Читать «Создатель» онлайн - страница 9

Хорхе Луис Борхес

Мартин Фьерро

Из этого города уходили армии, прозванные великими и ставшие достойными своего имени в блеске славы. Спустя годы один из солдат вернулся и с акцентом чужеземца пересказал истории, случившиеся в местах под названиями Итусаинго и Аякучо. И от всего этого со временем не осталось ни следа.

Здесь пережили две тирании. При первой несколько мужчин, сидя на козлах повозки, нахваливали белые и желтые персики местной породы, а мальчик отогнул край брезента и увидел головы унитариев с застрявшей в бородах кровью. Вторая принесла многим тюрьму и смерть, а остальным — тревогу, ежедневный привкус позора и не отпускающее унижение. И от всего этого со временем не осталось ни следа.

Человек, знавший все слова на свете, с кропотливой любовью глянул на каждую травинку и птицу этих краев, раз и, быть может, навсегда назвав их по имени и в кованых метафорах запечатлев грозовые закаты и меняющиеся облики луны. И от всего этого со временем не осталось ни следа.

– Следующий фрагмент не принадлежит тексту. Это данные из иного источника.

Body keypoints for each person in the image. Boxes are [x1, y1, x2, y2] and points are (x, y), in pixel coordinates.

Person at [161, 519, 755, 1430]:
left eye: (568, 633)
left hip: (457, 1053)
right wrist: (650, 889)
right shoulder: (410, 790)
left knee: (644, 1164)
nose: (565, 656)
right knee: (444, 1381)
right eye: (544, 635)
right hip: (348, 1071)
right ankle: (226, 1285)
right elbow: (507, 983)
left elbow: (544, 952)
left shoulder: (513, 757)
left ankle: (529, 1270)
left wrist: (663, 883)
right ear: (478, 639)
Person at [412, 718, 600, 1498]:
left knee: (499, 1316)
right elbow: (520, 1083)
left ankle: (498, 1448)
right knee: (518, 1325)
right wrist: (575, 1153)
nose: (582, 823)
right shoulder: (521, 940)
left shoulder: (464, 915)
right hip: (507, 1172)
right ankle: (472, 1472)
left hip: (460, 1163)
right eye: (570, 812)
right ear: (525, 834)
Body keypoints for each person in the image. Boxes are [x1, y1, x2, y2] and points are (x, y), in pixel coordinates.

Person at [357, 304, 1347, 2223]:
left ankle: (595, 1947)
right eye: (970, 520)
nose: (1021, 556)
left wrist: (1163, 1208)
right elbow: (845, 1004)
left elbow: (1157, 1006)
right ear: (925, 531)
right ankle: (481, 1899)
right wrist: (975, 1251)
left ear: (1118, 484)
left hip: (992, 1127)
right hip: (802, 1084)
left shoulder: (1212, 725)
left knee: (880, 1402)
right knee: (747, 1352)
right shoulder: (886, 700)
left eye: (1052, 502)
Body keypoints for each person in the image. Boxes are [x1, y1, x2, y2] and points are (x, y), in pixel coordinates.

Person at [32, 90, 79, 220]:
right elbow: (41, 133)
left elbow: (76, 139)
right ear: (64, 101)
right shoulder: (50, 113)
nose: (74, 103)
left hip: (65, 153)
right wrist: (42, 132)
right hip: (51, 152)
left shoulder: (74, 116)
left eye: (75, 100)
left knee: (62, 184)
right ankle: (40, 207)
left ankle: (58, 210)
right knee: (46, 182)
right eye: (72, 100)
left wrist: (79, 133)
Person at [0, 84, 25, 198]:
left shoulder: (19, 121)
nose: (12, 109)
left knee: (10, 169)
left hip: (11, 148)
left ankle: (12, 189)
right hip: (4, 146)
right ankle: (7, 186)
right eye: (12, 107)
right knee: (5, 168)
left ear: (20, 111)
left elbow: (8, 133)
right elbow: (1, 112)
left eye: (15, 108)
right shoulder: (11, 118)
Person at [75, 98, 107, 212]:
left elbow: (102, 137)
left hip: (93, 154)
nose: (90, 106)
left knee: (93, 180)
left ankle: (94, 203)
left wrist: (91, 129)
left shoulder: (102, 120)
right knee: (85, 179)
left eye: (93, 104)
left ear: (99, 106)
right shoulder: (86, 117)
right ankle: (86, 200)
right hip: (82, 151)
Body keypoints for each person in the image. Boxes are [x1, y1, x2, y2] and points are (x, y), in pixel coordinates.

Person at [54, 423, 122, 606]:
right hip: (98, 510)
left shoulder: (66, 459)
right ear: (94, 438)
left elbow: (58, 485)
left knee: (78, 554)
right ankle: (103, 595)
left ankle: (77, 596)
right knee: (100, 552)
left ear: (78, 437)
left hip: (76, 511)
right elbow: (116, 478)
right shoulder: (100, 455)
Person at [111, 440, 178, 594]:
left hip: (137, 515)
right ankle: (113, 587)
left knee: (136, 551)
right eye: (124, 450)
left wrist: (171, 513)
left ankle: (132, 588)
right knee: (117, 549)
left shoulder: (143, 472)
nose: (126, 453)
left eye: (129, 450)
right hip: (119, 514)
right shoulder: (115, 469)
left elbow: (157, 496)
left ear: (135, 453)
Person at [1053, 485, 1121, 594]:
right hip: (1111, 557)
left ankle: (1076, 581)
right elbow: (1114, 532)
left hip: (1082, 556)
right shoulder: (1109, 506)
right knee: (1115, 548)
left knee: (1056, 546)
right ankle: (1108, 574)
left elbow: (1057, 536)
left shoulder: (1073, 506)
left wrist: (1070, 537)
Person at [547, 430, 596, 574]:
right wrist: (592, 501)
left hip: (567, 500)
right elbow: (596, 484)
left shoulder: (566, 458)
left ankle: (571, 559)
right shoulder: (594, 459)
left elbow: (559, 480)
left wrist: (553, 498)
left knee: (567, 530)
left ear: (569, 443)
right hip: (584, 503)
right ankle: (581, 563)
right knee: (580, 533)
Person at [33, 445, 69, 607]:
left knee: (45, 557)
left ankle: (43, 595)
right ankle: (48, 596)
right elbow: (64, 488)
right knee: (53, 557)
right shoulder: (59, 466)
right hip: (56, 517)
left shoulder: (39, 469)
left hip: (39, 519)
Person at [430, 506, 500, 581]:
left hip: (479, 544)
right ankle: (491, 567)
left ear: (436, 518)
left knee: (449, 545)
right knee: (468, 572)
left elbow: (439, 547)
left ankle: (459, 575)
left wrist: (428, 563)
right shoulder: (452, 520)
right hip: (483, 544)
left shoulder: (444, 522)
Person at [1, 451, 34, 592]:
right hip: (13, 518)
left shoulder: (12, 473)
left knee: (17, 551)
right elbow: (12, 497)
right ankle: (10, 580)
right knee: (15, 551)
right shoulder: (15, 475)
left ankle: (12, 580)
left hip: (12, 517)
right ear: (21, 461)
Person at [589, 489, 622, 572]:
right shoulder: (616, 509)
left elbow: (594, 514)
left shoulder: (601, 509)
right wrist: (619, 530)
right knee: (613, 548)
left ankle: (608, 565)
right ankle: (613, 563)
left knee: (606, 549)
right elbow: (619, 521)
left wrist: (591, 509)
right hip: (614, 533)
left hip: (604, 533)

Точно так же не прошли мимо здешних поколений обычные и, в каком-то смысле, вечные превратности того, что называют искусством. И от всего этого со временем тоже не осталось ни следа, но в тысяча восемьсот шестидесятых годах человеку в гостиничном номере приснилась схватка. Гаучо кинулся с ножом на негра, повалил его наземь, как мешок костей, не отвел глаз от агонии и смерти, наклонился отереть нож, а потом отвязал и отпустил коня, чтобы не думали, будто он сбежал. То, что случилось однажды, повторялось потом без конца; поражавшие глаз полки миновали, и осталась лишь бесхитростная схватка на ножах. Сон одного вошел в память всех.

Превращения

Как-то в коридоре я увидел стрелку, показывавшую направление, и подумал, что этот безобидный символ был некогда сделанным из стали, неотвратимым м смертоносным оружием, которое входило в плоть людей и львов, и затмевало солнце при Фермопилах, и навеки ниспослало Харальду Сигурдарссону шесть футов английской земли.

Позже мне попала на глаза фотография венгерского всадника; грудь коня затейливыми витками перехватывал аркан. Я понял, что аркан, который прежде свистел в воздухе и усмирял пасущихся быков, стал всего лишь броским украшением праздничной сбруи.

На европейском кладбище я увидел рунический крест красного мрамора; плечи перекладин по кривой расширялись к концам и вписывались в круг. Этот стиснутый со всех сторон ограниченный крест служил изображением другого, со свободно развернутыми плечами, в свою очередь представлявшего виселицу — проклятое Лукианом Самосатским «грязное приспособление», на котором скончался Бог.

Крест, аркан и стрела, древние орудия человека, павшие или поднятые теперь до символов; не знаю, чем они так зачаровывают меня, если нет на земле ничего, что не стерло бы забвение и не исказила память, если ни один из нас не ведает, во что его преобразит грядущее.